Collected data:
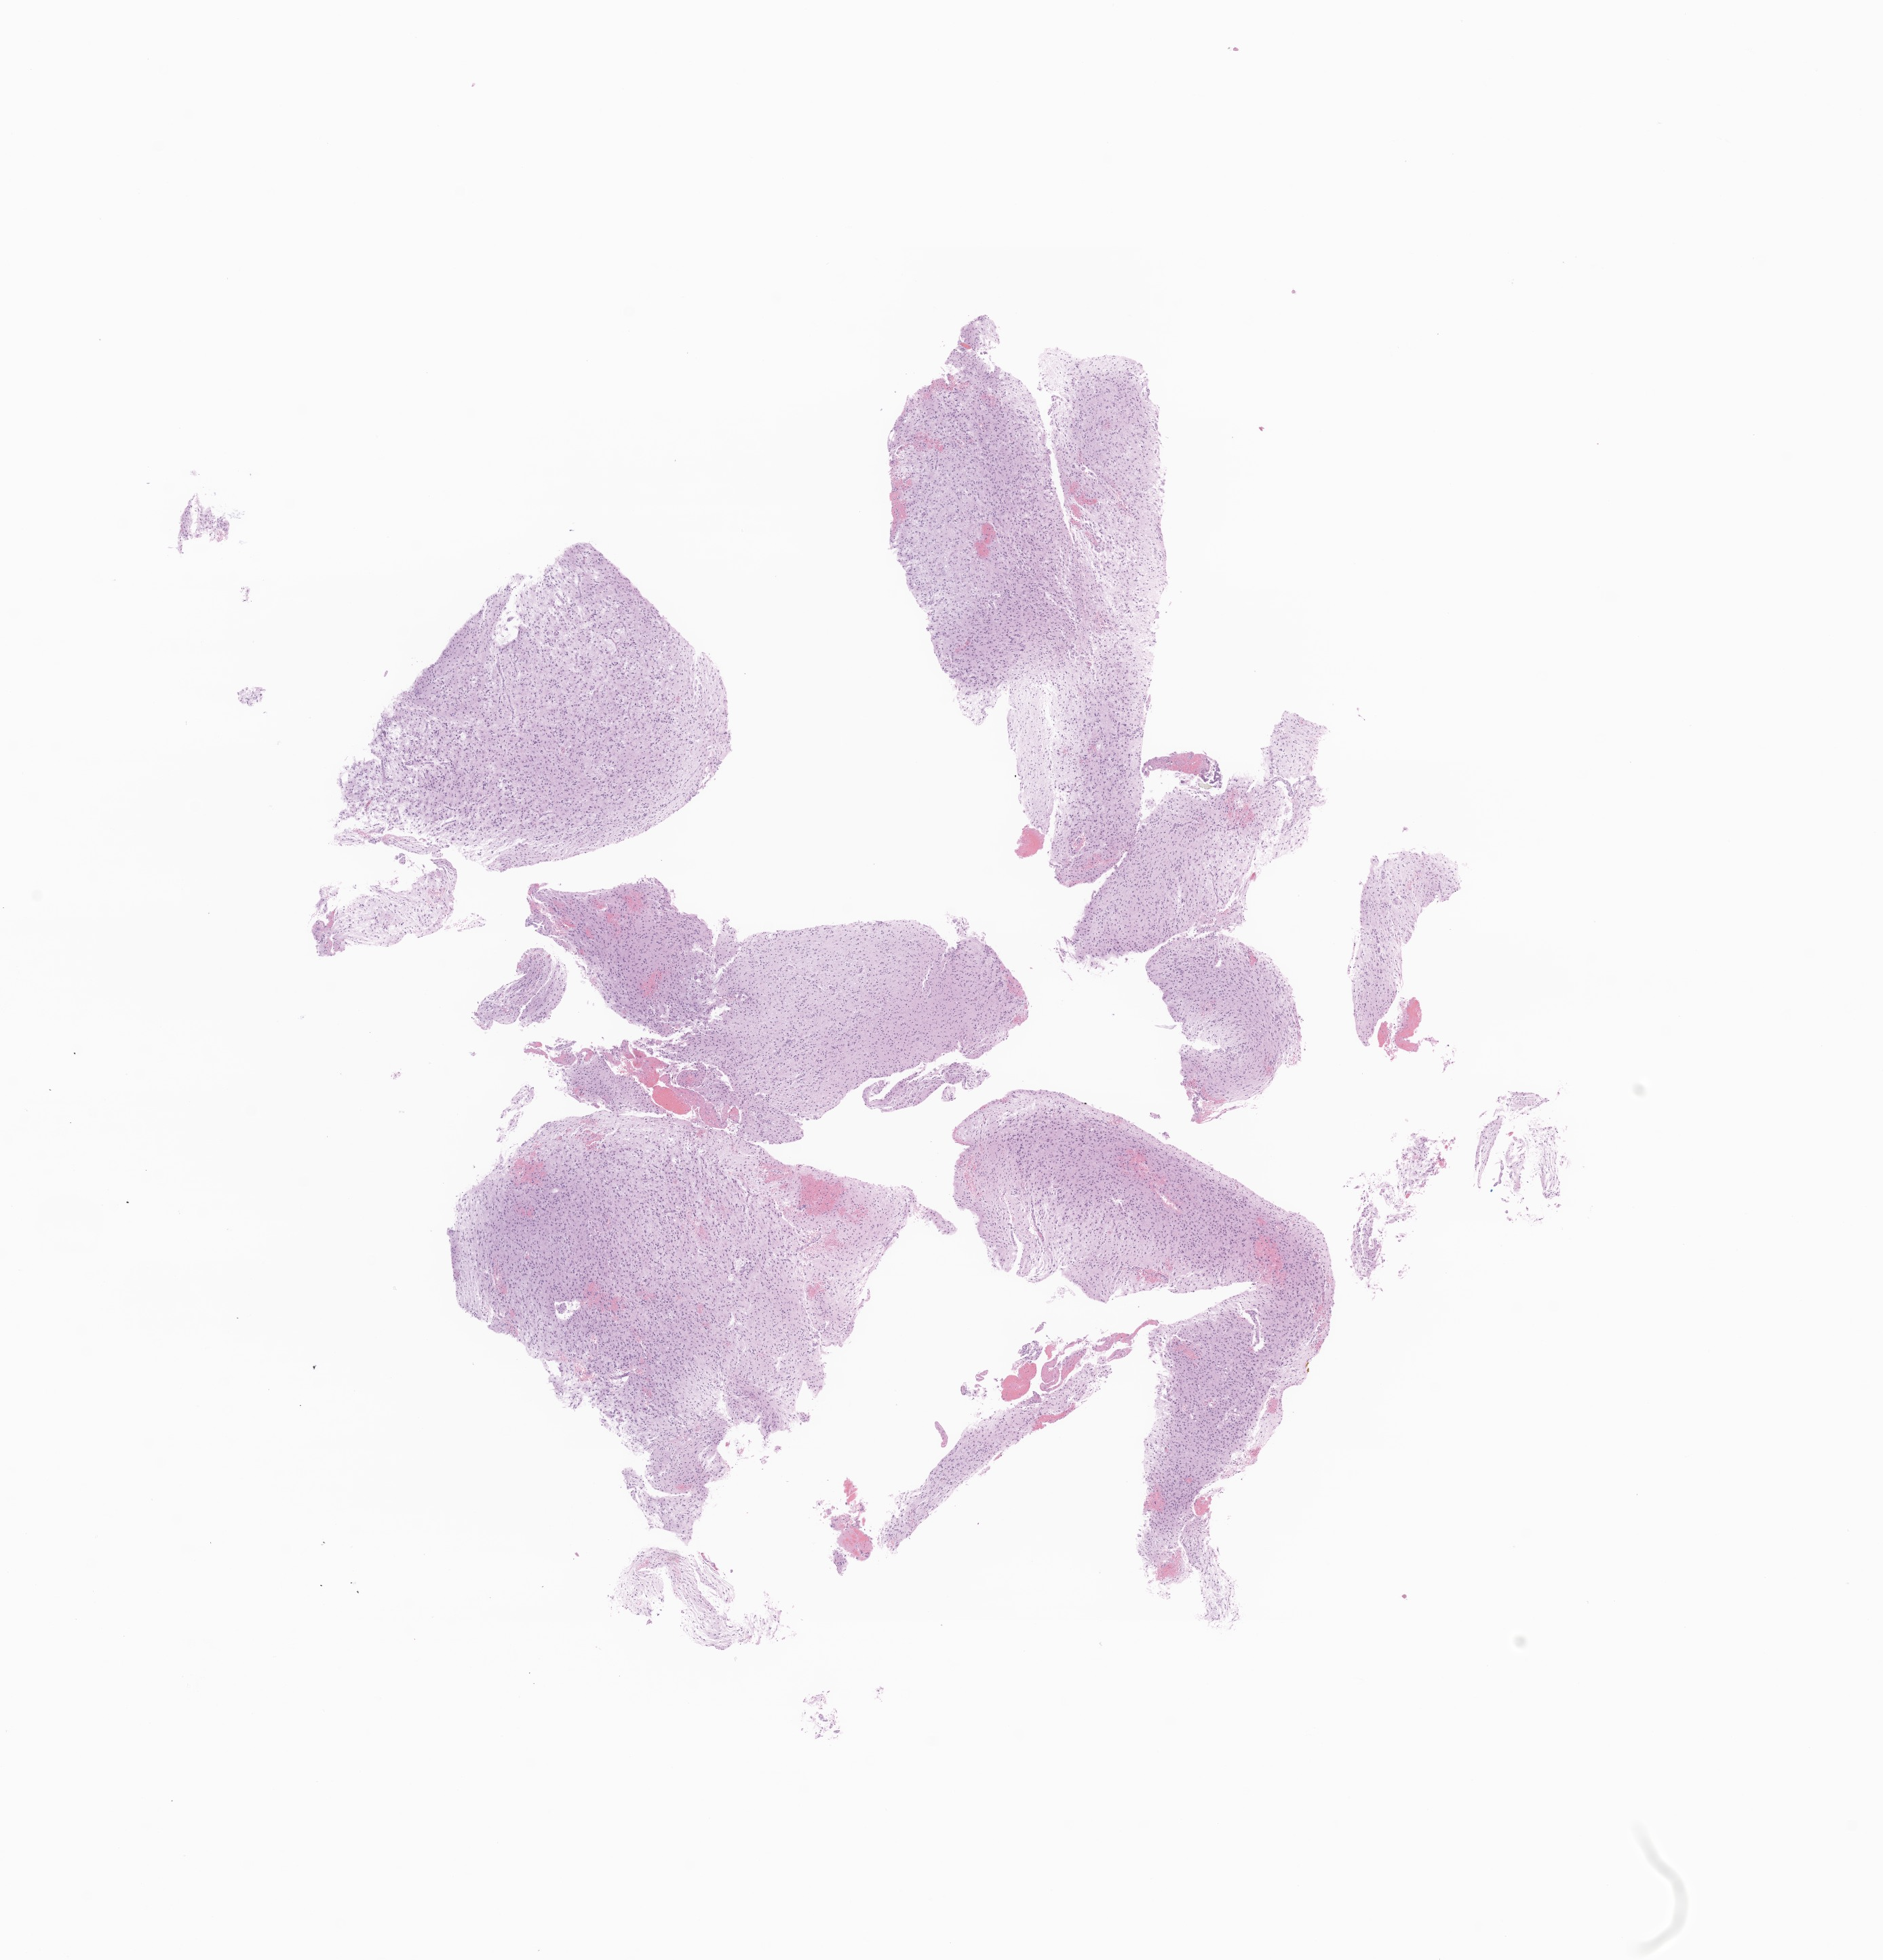
Whole-slide image, haematoxylin and eosin stain of tumor tissue from the brain — whole scanned area (about 11.7 x 12.2 mm) shown as a low-resolution overview. FFPE section. Female patient, age 114 months (9 years 6 months).
Diagnosis (ICD-O-3 morphology term): Glioma, malignant.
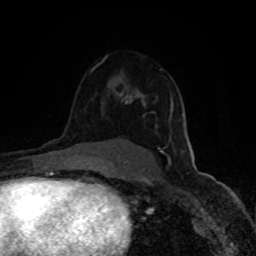
Breast MRI (dynamic contrast-enhanced), one axial slice; slice 59 of 80 in the series (ordered by position); cropped to one breast; dynamic contrast-enhanced series, time point 2 of 8 at this slice position (early post-contrast); 1.5 T; TE 4.2 ms, TR 7 ms; 256 × 256 image matrix, field of view 150 × 150 mm. Female patient.
Structures marked on this image (semi-automatic segmentation, software-assisted and operator-edited):
- enhancing-tissue mask used for the functional tumour volume (all voxels passing the contrast-enhancement thresholds inside the analysis volume; usually the tumour): bounding box <121,69,184,153> (left, top, right, bottom; pixels)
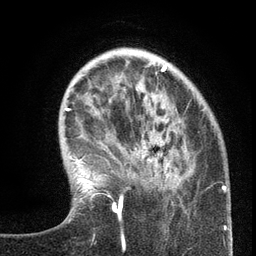
Breast MRI (dynamic contrast-enhanced), one axial slice; slice 36 of 134 in the series (ordered by position); cropped to one breast; dynamic contrast-enhanced series, time point 2 of 6 at this slice position (early post-contrast); 3 T; TE 2.7 ms, TR 5.6 ms; 256 × 256 image matrix, field of view 160 × 160 mm. Female patient.
Outlined on this slice (semi-automatically segmented with operator editing):
- enhancing-tissue mask used for the functional tumour volume (all voxels passing the contrast-enhancement thresholds inside the analysis volume; usually the tumour): bounding box (x1, y1, x2, y2) in pixels: (99, 140, 220, 239)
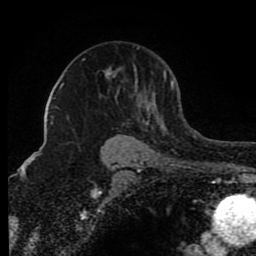
Breast MRI (dynamic contrast-enhanced), one axial slice. Position 57 of 80 along the scan axis. Cropped to one breast. Dynamic contrast-enhanced series, time point 2 of 8 at this slice position (early post-contrast). 1.5 T. TE 4.2 ms, TR 7 ms. 2 mm slice thickness. 256 × 256 image matrix, field of view 165 × 165 mm. Female patient.
Annotated regions visible in this slice (semi-automatically segmented with operator editing):
- enhancing-tissue mask used for the functional tumour volume (all voxels passing the contrast-enhancement thresholds inside the analysis volume; usually the tumour): bounding box <82,47,174,131> (left, top, right, bottom; pixels)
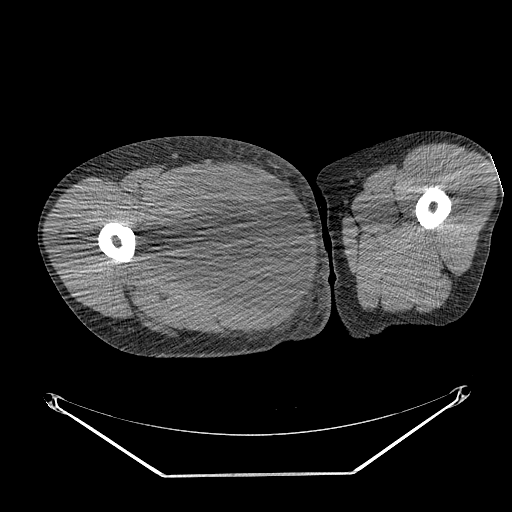
CT of an extremity soft-tissue mass (from a PET/CT study), one axial slice; slice 260 of 311 in the series (ordered by position); soft-tissue window (W 400 / L 40 HU); 3.75 mm slice thickness; 512 × 512 image matrix, field of view 500 × 500 mm. Male patient. Case-level facts recorded for this patient, not image findings: histological type: undifferentiated - pleiomorphic; grade: high; site of the primary tumour: right thigh.
Outlined on this slice (expert contour drawn on MRI and transferred to this co-registered scan by the dataset authors):
- gross tumour volume including surrounding oedema: bounding box [x1, y1, x2, y2] px = [142, 166, 268, 280]
- gross tumour volume (mass): [153, 169, 268, 275]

Work required — Find and copy each line above holding "tissue".

Answer —
Whole-slide image, haematoxylin and eosin stain of tumor tissue from the brain — whole scanned area (about 11.7 x 12.2 mm) shown as a low-resolution overview. FFPE section. Female patient, age 114 months (9 years 6 months).
- enhancing-tissue mask used for the functional tumour volume (all voxels passing the contrast-enhancement thresholds inside the analysis volume; usually the tumour): bounding box <121,69,184,153> (left, top, right, bottom; pixels)
- enhancing-tissue mask used for the functional tumour volume (all voxels passing the contrast-enhancement thresholds inside the analysis volume; usually the tumour): bounding box (x1, y1, x2, y2) in pixels: (99, 140, 220, 239)
- enhancing-tissue mask used for the functional tumour volume (all voxels passing the contrast-enhancement thresholds inside the analysis volume; usually the tumour): bounding box <82,47,174,131> (left, top, right, bottom; pixels)
CT of an extremity soft-tissue mass (from a PET/CT study), one axial slice; slice 260 of 311 in the series (ordered by position); soft-tissue window (W 400 / L 40 HU); 3.75 mm slice thickness; 512 × 512 image matrix, field of view 500 × 500 mm. Male patient. Case-level facts recorded for this patient, not image findings: histological type: undifferentiated - pleiomorphic; grade: high; site of the primary tumour: right thigh.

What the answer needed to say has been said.